Although antibodies have been historically used in antiviral therapeutics, generating them can be time-consuming and, particularly for epidemics caused by newly emerging or re-emerging viruses, delays stemming from optimization, manufacturing, and scale-up may be critical. One of the promising aspects of siRNA technologies is the possibility of developing medical therapies as soon as a viral sequence is known.
“Scale-up is always going to be an important problem,” advises Dr. Geisbert. “But the technology can be adjusted relatively quickly.”
“From the standpoint of their clinical use, siRNAs have seen both positive and negative developments over the past decade,” says Marco S. Weinberg, Ph.D., assistant professor of molecular and experimental medicine at the Scripps Research Institute. Because siRNAs have to be delivered into every target cell, where they act to suppress all RNA molecule copies, siRNA-based silencing has been more challenging in acute as compared to chronic infections.
“The burden of infection is so much higher in acute infections. As a result, the stoichiometry necessary to suppress all RNA molecules is not achievable,” explains Dr. Weinberg. “Nonetheless, chronic infections, in which viruses are at a reasonable copy number and are limited to specific tissues, represent an area of tremendous potential for this technology.”
One of the major challenges is that siRNAs cannot be delivered into cells as naked RNAs. In an attempt to overcome this challenge, Dr. Weinberg and colleagues entered into a collaboration with John Rossi, Ph.D., a molecular biologist at City of Hope. Together, these researchers developed aptamers that can help siRNAs become internalized into cells.
Among several aptamer candidates that Dr. Weinberg and colleagues examined, one inhibited HIV-1 replication with a half-maximal inhibitory concentration in the nanomolar range. In addition to delivering the siRNA intracellularly, the aptamer also blocked the CCR5 receptor needed for the cellular entry of the virus, thus providing a dual inhibitory mechanism.
Previous work from Dr. Rossi’s laboratory combined the use of anti-HIV gp120 aptamers and anti-HIV siRNAs to selectively deliver siRNAs to HIV-infected cells and inhibit viral entry. “The approach in the current study is different, in that we can additionally target cells that are still naïve to the infection,” explains Dr. Weinberg. “This provides, therefore, a therapeutic as well as a prophylactic approach.”
One of the key differences between DNA and RNA viruses is that RNA viruses lack proofreading. As a result, they are susceptible to a massive amount of random mutations that could compromise the efficiency of silencing. “That is why silencing approaches have to be very carefully designed when targeting such as virus,” notes Dr. Weinberg.
On the other hand, unlike for small molecule drugs, siRNA-based targeting presents the advantage that it is governed by the same mechanistic principles irrespective of the protein that is being ultimately targeted. “Another advantage is that multiple complexes can be targeted together to prevent the virus from escaping from the drug,” continues Dr. Weinberg.

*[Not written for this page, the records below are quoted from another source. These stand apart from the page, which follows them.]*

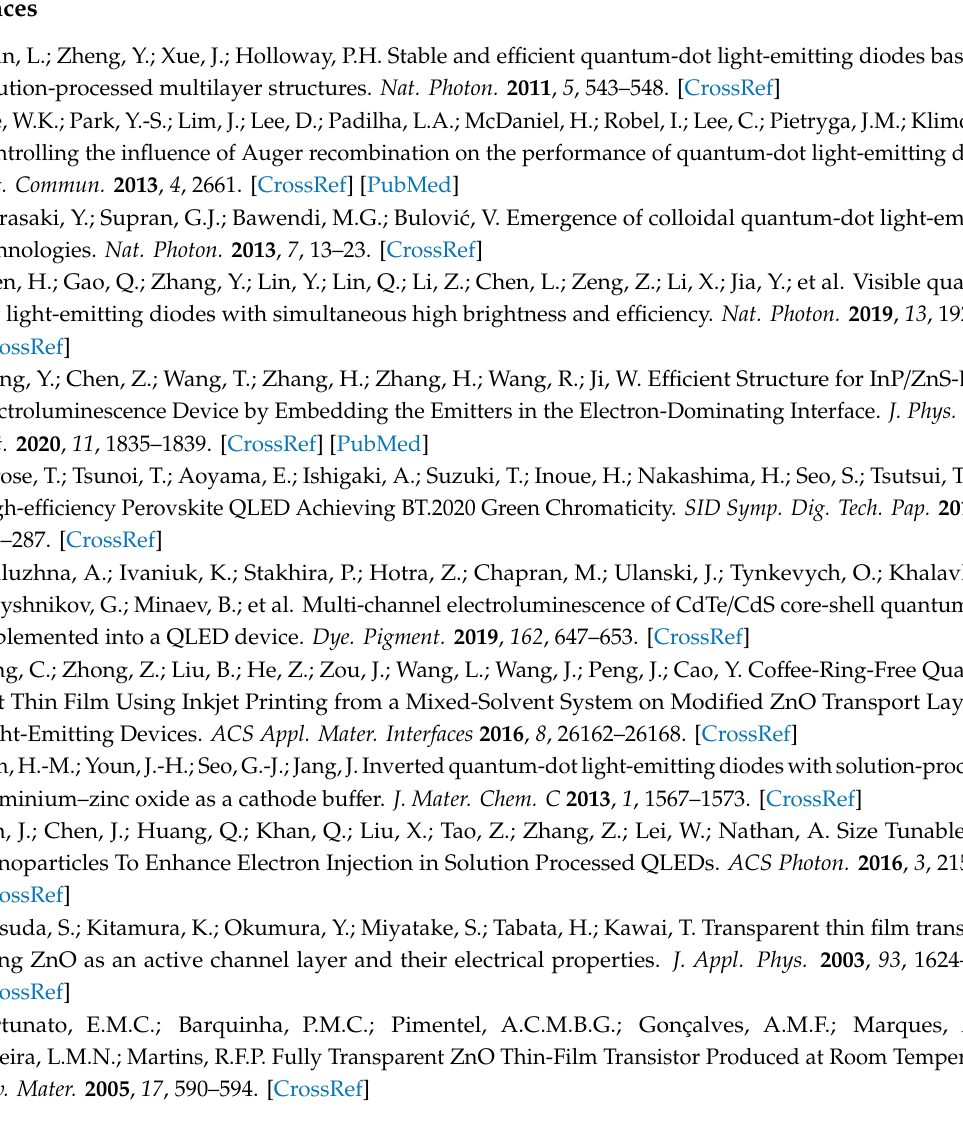
Figure S1: Typical log-log plot of the current density-voltage characteristics of QLEDs. Based on this theory of current behavior in the device, we conducted an 8-day measurement of the current density behavior of HODs and EODs, in addition to QLEDs; the e ff ects of atmospheric oxygen and moisture on the device and the tendency of the ZnO NPs ETL characteristics during IPL post-treatment were analyzed, Figure S2: Current density-voltage characteristics of the HODs (a) with and (b) without encapsulation and the EODs (c) with and (d) without encapsulation. By encapsulation, in the HODs, deterioration of device performance due to moisture and oxygen due to organic materials was improved. In the EODs, decrease of current density in OC and T-SCLC regions over time was consistently improved, Figure S3: IVL characteristics of the spin-coated QLEDs (a–c) with and (d–f) without encapsulation (Inset of (a) and (d): log-log plot of the current density-voltage curve). QLEDs has a tendency to maintain a constant current density by encapsulation, and the e ffi ciency curves is almost constant from the after 1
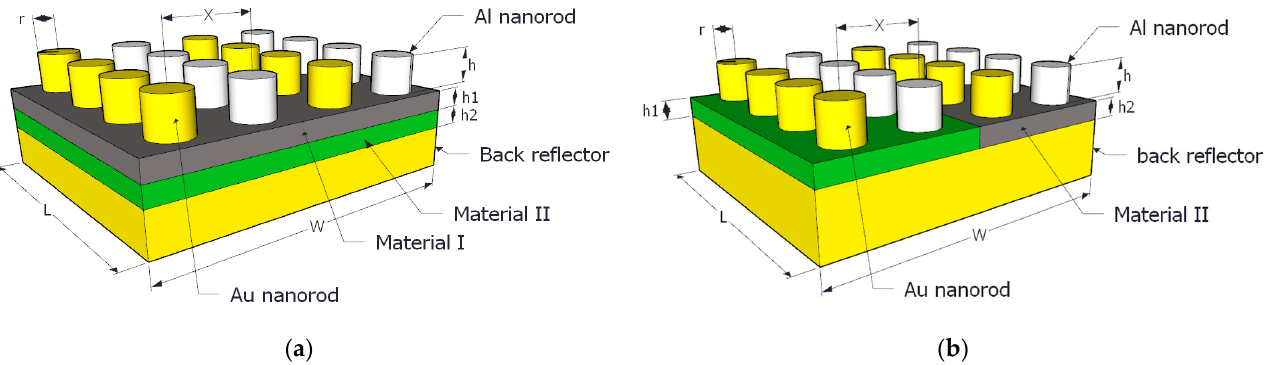
Figure 5. Modified MMA substrate with multi-dielectric layers substrate: ( a ) Two substrates on top of each other; ( b ) two side-by-side substrates.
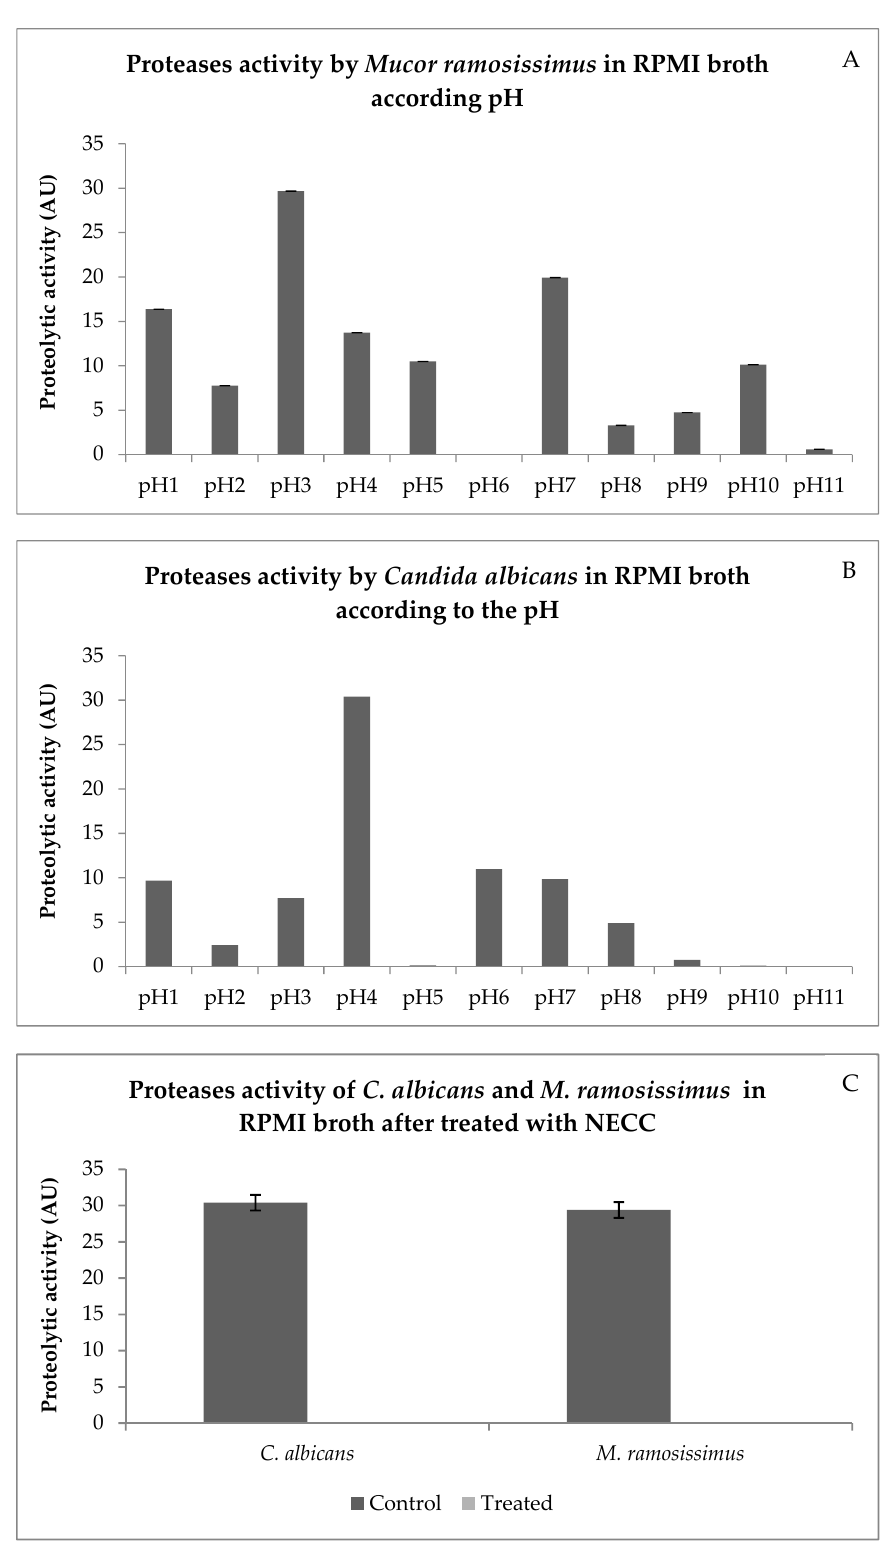
Figure 5. Proteases activity by M. ramosissimus ( A ), C. albicans ( B ) in RPMI broth according to the pH. Proteases activities by C. albicans and M. ramosissimus in RPMI broth after treatment with NECC (in arbitrary unit—AU) ( C ). In addition, NECC demonstrated no hemolytic effect even at the highest concentration tested (2 mg/mL). According to Rodrigues et al. (2013) [10], 7-hydroxycalamenene,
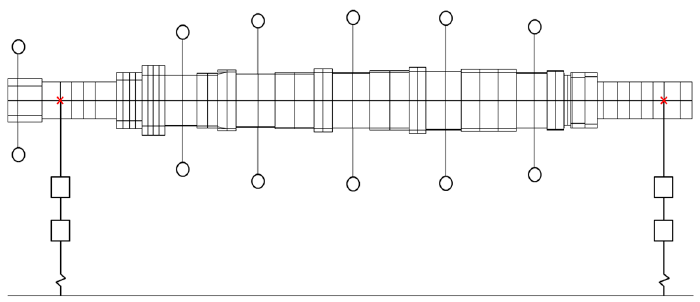
Figure 39. Dummy rotor rotordynamic model.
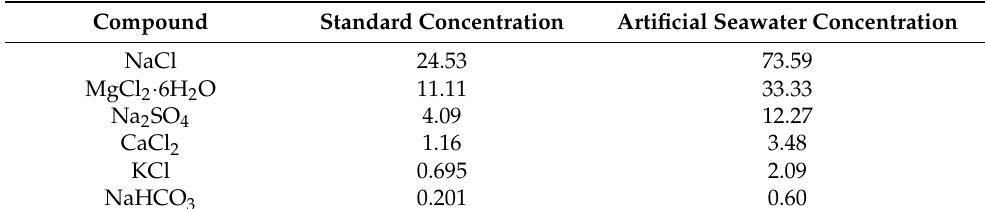
Table 5. Chemical Composition of artificial seawater, (g/L).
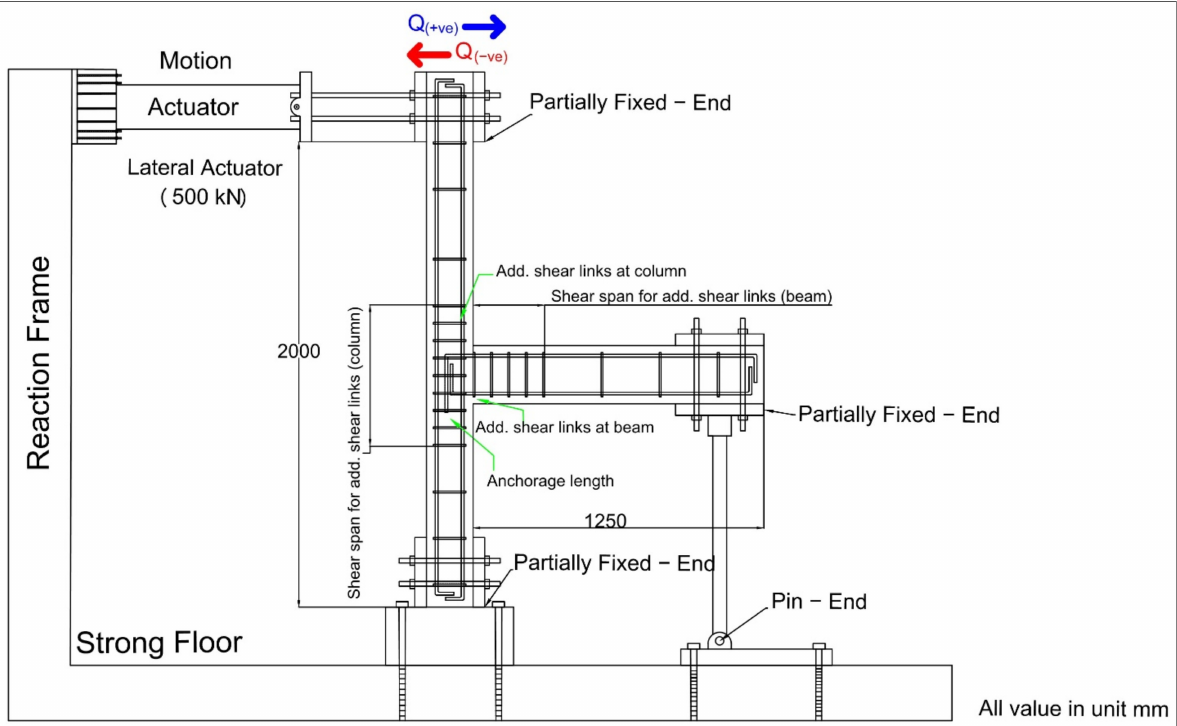
Figure 2. Typical setup of RC beam-column joint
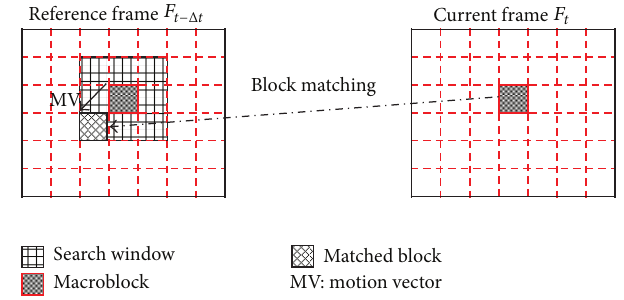
Figure 1: Block-matching process.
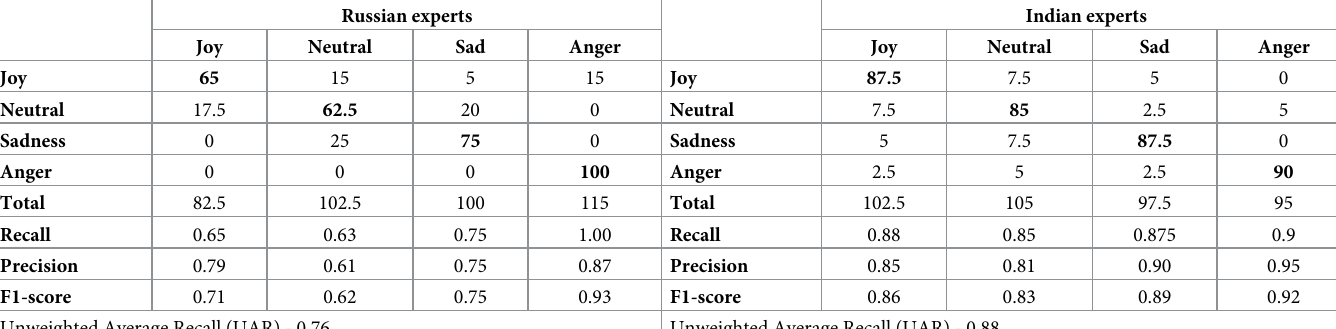
Table 9. Confusion matrix for emotion recognition in the emotional words & phrases of Tamil children by Russian and Indian experts. Russian experts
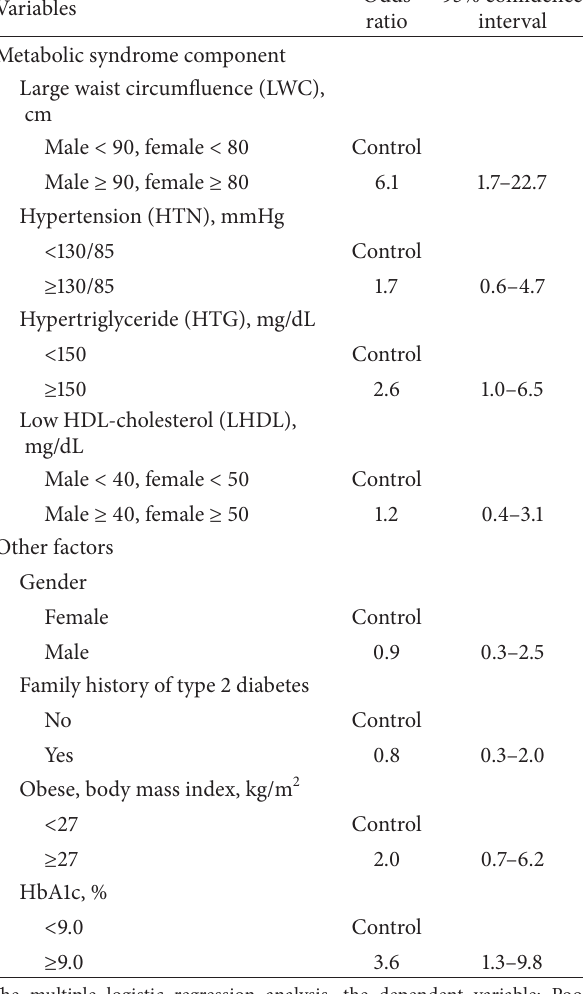
Table 4: Multiple logistic regression analysis for metabolic syn- drome factors and others factor on high HOMA insulin resistance index quartile 4 ( >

An additional obstacle in using siRNA therapeutics for viral infections is that certain viruses are able to establish a latent state after internalization. “So far we have not succeeded in addressing latency with siRNAs or with other drugs, and HIV is no exception,” admits Dr. Weinberg. “Once the virus is latent, siRNA is useless.”
This opens the need to continuously treat an infection for the lifetime of a patient. “Solutions that resolve challenges surrounding viral latency would not necessarily fall into the ballpark of what siRNA can do at this stage,” concludes Dr. Weinberg.